PDA

View Full Version : GLSL struct packing / texture buffers



sleap
06-15-2011, 03:38 AM
Hi,
There seems to be very little information on this or maybe I'm looking in the wrong places. It's now possible to declare a struct in GLSL and an array of that type. This array can map to global video memory - a texture buffer object for example. However I'm finding it slower to use an array of structs than a big chunk of floats which I look up manually.

eg.

//particle_header.h
struct Particle
{
vec4 position;
vec4 velocity;
};

//shader.frag
#include "particle_header.h" //inserted in shader loading code
Particle* particles;

void main()
{
int index = ...
particles[index].position += ...
discard;
}

This data can also be accessed CPU side via glMapBuffer:

#include "particle_header.h"
...
Particle* particles = glMapBuffer(...);
particles[123].position = ...

I really like the idea of this functionality but as mentioned I have found it much slower than say "vec4* particles;". Additionally, GLSL will pack the struct differently to g++. I've attempted to manually pad the struct but I'd like a cleaner way to do it. At the very least some definite rules that GLSL follows to pack structs.

Some indication is given here:
http://msdn.microsoft.com/en-us/library/bb509632(v=vs.85).aspx

Is there a standard way to use structs in GLSL which is both modular (easy to access from both GPU and CPU) and fast?

Thanks in advance

Alfonse Reinheart
06-15-2011, 04:59 AM
It's now possible to declare a struct in GLSL and an array of that type.

That's always been possible, since before the 2.0 days.


This array can map to global video memory - a texture buffer object for example.

No it can't. Buffer textures are textures; they're accessed with texture accessing commands. Those return vec4's, not arbitrary structs.

What you're thinking about are uniform buffer objects.


#include "particle_header.h" //inserted in shader loading code

Is this Cg, or are you running with #extension ARB_shading_language_include?


Particle* particles;

This is not valid GLSL syntax. Not unless you're talking about that NVIDIA extension for bindless graphics.


I really like the idea of this functionality but as mentioned I have found it much slower than say "vec4* particles;"

... what? That's still using a pointer, which is bindless graphics. It's the same concept.


At the very least some definite rules that GLSL follows to pack structs.

That's what uniform buffers are for. You're using NVIDIA's bindless graphics, so look up how their extension does it.


Some indication is given here:
http://msdn.microsoft.com/en-us/library/bb509632(v=vs.85).aspx


No, those are rules for D3D's equivalent to uniform buffers.


Is there a standard way to use structs in GLSL which is both modular (easy to access from both GPU and CPU) and fast?

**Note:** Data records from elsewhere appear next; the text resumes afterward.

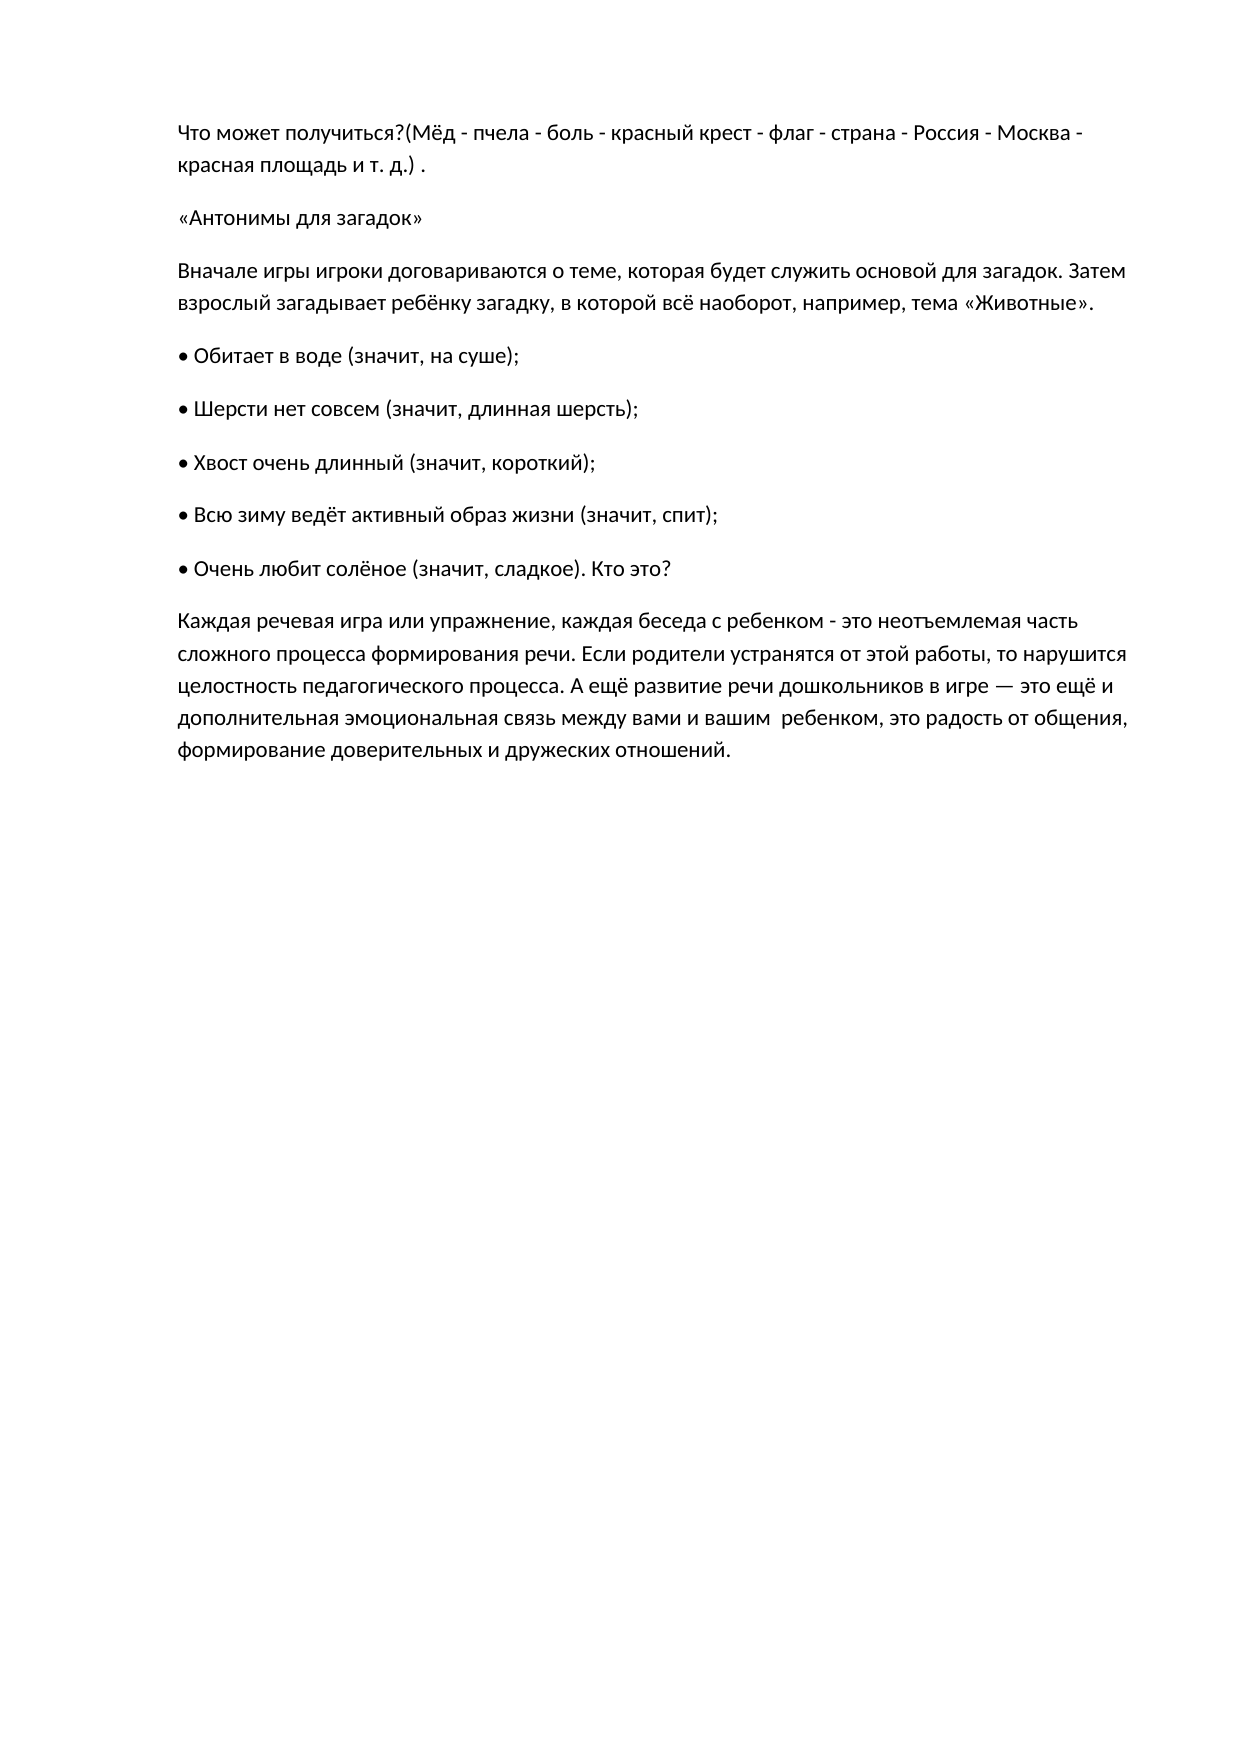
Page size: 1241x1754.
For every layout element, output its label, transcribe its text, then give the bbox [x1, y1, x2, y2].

text Каждая речевая игра или упражнение, каждая беседа с ребенком - это неотъемлемая часть сложного процесса формирования речи. Если родители устранятся от этой работы, то нарушится целостность педагогического процесса. А ещё развитие речи дошкольников в игре — это ещё и дополнительная эмоциональная связь между вами и вашим ребенком, это радость от общения, формирование доверительных и дружеских отношений. [177, 607, 1152, 763]
text • Шерсти нет совсем (значит, длинная шерсть); [177, 394, 1152, 423]
text Вначале игры игроки договариваются о теме, которая будет служить основой для загадок. Затем взрослый загадывает ребёнку загадку, в которой всё наоборот, например, тема «Животные». [177, 256, 1152, 317]
text • Обитает в воде (значит, на суше); [177, 342, 1152, 369]
text «Антонимы для загадок» [177, 203, 1152, 231]
text • Всю зиму ведёт активный образ жизни (значит, спит); [177, 501, 1152, 529]
text • Очень любит солёное (значит, сладкое). Кто это? [177, 554, 1152, 582]
text • Хвост очень длинный (значит, короткий); [177, 448, 1152, 476]
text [177, 118, 1152, 178]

First of all, you should never be mapping buffers to read from them like that. Second, UBOs are your best bet for speed, but they have relatively small limits on their byte size (65536 bytes on some platforms). Anything else will be slower.

sleap
06-29-2011, 04:48 AM
Thanks for the reply! Indeed so - I am using nvidia's GL_NV_shader_buffer_load. I guess I'm allocating memory as a texture buffer and then getting a pointer to that memory with nvidia's extension.

The #include inserts the header with my own parsing code. Yes, struct arrays were possible but not globally shared ones, which is what I want. This is essentially for GPGPU without having to interface with CUDA or OpenCL as the end result is still GL rendering. For that purpose I don't think UBOs are what I want.

I guess my question should have been: Where can I find the struct aligning/packing rules for nvidia's bindless graphics?
The answer is here: http://developer.download.nvidia.com/opengl/specs/GL_NV_shader_buffer_load.txt
(no idea how I missed it as I'm pretty sure I searched the page)

I have never had to align structs in C++ but it would be useful to be able to access arbitrary structs from either end. A compiler option to switch on nvidia's GLSL struct alignment would be amazing.

There still remains the problem of access speed. It may be a bug on my part (more likely) but perhaps the overhead of packing the data outweighs the cache advantages of interleaving with current hardware?